RECORD EXCERPTS ->
— start —

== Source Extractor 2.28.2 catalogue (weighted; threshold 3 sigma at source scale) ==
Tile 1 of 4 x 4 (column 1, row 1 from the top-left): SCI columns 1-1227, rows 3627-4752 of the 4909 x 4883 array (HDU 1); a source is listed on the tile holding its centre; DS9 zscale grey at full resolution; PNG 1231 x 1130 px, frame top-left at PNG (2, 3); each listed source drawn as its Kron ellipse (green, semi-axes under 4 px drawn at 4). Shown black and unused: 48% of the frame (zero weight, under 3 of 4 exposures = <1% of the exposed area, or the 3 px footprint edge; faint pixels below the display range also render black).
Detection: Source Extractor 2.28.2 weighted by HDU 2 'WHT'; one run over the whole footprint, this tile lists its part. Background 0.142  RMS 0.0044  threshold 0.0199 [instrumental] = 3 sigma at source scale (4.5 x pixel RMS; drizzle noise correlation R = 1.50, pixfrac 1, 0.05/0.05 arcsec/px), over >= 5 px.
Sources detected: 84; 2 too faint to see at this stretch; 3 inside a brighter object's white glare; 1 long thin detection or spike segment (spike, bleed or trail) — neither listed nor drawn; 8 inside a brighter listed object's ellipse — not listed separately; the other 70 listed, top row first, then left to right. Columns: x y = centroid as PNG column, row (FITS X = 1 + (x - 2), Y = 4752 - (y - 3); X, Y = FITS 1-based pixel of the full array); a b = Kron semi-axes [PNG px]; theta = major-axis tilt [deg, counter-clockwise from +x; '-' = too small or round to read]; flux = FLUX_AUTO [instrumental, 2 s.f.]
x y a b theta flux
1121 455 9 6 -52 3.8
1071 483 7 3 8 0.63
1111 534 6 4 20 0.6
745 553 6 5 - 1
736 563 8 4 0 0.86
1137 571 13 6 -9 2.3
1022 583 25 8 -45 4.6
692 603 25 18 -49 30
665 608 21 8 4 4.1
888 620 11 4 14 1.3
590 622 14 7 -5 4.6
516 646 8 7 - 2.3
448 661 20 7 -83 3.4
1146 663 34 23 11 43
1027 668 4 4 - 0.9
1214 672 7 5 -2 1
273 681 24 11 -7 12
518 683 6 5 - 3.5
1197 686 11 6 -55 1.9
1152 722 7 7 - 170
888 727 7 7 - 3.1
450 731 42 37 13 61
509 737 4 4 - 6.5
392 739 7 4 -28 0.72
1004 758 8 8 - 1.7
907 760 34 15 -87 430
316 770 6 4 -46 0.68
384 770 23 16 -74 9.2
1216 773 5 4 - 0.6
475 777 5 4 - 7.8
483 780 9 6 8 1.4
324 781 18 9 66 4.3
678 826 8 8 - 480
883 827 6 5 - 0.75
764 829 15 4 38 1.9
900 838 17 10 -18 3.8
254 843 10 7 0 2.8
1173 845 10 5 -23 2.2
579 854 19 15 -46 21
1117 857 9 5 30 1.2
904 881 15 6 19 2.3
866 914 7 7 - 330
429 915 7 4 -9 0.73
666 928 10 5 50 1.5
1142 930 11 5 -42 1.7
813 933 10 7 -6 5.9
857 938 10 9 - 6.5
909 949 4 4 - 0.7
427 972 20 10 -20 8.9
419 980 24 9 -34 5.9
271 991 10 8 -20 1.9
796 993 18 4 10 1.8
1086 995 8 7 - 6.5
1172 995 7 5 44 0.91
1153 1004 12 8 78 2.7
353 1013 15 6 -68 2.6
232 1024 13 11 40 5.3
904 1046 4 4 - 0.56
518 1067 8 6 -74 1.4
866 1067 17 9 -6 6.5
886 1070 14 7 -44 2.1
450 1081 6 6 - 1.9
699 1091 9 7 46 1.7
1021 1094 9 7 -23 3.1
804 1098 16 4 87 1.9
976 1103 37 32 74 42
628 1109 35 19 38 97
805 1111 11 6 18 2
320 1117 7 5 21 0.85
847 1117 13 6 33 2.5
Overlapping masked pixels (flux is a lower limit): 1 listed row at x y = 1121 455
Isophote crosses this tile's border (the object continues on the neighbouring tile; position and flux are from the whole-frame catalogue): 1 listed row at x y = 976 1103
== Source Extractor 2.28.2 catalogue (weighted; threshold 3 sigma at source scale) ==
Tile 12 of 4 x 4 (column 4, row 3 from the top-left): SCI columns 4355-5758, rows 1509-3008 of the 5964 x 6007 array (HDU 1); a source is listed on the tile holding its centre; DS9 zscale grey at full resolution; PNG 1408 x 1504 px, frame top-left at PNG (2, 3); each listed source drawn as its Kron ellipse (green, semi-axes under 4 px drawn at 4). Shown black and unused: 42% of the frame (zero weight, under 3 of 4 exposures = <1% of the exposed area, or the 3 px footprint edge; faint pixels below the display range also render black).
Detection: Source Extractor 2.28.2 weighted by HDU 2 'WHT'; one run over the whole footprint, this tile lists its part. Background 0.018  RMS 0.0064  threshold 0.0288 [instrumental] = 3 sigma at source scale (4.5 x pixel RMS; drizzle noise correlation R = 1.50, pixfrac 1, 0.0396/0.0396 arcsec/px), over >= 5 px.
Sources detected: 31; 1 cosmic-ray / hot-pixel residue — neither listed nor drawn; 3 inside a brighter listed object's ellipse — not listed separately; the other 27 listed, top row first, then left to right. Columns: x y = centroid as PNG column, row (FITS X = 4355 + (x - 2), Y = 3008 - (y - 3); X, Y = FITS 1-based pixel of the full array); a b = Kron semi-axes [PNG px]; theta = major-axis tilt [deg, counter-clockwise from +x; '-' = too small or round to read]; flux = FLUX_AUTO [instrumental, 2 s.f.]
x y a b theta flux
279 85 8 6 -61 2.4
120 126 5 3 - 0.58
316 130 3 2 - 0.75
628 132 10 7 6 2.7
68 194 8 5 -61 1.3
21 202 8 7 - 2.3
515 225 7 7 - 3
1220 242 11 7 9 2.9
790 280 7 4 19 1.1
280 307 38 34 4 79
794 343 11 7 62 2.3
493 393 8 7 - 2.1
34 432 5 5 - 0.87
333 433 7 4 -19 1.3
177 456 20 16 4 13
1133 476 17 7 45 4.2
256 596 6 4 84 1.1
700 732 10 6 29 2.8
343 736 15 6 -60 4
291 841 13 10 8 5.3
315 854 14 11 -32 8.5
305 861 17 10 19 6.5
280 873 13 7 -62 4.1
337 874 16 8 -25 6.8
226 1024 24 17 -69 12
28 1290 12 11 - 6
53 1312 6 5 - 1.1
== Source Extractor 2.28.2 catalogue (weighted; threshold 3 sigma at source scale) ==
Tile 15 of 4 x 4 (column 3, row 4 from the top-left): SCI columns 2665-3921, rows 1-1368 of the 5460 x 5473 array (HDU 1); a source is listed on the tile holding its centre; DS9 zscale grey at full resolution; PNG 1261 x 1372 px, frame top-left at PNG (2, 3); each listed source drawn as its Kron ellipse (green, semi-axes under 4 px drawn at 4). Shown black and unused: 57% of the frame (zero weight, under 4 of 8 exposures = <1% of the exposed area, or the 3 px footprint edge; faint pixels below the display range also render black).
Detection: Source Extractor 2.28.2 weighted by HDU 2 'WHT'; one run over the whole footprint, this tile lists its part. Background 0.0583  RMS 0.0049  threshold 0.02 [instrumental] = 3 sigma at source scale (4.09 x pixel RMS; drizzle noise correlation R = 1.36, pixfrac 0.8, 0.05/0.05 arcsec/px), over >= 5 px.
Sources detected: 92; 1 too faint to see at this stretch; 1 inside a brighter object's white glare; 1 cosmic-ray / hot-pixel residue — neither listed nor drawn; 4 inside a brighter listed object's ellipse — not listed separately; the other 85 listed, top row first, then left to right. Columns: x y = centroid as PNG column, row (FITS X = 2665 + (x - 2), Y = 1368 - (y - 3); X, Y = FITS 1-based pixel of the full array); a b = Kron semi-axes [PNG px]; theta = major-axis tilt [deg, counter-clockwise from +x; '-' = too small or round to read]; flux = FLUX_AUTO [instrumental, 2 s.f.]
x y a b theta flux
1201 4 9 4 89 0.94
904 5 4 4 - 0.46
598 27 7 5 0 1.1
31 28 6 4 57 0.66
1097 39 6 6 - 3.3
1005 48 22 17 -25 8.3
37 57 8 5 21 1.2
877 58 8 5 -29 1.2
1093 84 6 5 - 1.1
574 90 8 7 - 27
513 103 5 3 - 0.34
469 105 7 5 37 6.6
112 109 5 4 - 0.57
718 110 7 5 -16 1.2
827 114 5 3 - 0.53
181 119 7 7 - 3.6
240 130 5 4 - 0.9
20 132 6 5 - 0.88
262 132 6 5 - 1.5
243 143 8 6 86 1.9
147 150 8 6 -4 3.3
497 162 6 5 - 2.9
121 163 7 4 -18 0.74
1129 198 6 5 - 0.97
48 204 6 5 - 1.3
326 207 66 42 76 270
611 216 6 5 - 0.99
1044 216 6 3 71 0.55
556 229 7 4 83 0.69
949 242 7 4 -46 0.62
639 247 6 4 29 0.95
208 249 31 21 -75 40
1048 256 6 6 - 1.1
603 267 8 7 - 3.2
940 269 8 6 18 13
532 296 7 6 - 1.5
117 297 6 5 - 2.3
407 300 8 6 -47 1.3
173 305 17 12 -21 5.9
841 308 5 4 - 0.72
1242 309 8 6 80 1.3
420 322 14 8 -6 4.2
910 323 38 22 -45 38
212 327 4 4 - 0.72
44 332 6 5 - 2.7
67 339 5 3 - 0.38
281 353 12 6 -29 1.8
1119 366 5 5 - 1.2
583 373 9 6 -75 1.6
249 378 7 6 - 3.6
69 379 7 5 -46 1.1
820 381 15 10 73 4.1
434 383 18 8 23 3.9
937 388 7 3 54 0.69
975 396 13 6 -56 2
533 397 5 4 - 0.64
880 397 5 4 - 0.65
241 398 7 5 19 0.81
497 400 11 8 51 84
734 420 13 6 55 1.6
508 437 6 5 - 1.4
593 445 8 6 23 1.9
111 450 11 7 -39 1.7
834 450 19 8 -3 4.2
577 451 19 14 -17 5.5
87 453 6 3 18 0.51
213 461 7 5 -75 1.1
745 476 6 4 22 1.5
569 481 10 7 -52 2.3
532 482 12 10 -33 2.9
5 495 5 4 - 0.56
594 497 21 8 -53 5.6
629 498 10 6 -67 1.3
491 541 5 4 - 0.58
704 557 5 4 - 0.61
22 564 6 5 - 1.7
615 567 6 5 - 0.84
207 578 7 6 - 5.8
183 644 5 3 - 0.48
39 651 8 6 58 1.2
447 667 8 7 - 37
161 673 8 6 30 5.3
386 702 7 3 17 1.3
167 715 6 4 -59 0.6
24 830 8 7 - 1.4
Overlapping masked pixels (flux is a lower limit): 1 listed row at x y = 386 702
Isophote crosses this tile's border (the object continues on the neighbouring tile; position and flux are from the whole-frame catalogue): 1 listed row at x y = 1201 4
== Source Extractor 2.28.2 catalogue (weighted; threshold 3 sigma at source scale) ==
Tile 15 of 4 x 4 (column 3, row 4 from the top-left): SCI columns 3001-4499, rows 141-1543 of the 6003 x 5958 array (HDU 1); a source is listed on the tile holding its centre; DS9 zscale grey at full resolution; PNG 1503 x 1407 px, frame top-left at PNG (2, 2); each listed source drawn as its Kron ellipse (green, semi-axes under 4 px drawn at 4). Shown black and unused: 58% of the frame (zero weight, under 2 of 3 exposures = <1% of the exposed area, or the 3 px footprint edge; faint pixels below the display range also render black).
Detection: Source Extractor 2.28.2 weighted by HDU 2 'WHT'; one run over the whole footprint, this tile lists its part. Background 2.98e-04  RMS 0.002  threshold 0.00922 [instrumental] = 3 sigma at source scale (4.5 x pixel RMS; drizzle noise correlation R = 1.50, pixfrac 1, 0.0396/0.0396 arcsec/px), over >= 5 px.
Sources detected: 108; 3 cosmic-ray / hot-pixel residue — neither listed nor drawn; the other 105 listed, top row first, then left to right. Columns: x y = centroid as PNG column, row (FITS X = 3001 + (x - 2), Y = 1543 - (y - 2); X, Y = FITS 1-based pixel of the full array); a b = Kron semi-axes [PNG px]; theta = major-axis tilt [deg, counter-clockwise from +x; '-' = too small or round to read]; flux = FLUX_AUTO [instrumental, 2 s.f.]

— end —

OBJECTIVE -> Can you reproduce the items from the start through the line containing "Tile 1 of 4", with "catalogue" replaced by "catalog" and everything else left unchanged?

RESPONSE TO THIS TASK ->
== Source Extractor 2.28.2 catalog (weighted; threshold 3 sigma at source scale) ==
Tile 1 of 4 x 4 (column 1, row 1 from the top-left): SCI columns 1-1227, rows 3627-4752 of the 4909 x 4883 array (HDU 1); a source is listed on the tile holding its centre; DS9 zscale grey at full resolution; PNG 1231 x 1130 px, frame top-left at PNG (2, 3); each listed source drawn as its Kron ellipse (green, semi-axes under 4 px drawn at 4). Shown black and unused: 48% of the frame (zero weight, under 3 of 4 exposures = <1% of the exposed area, or the 3 px footprint edge; faint pixels below the display range also render black).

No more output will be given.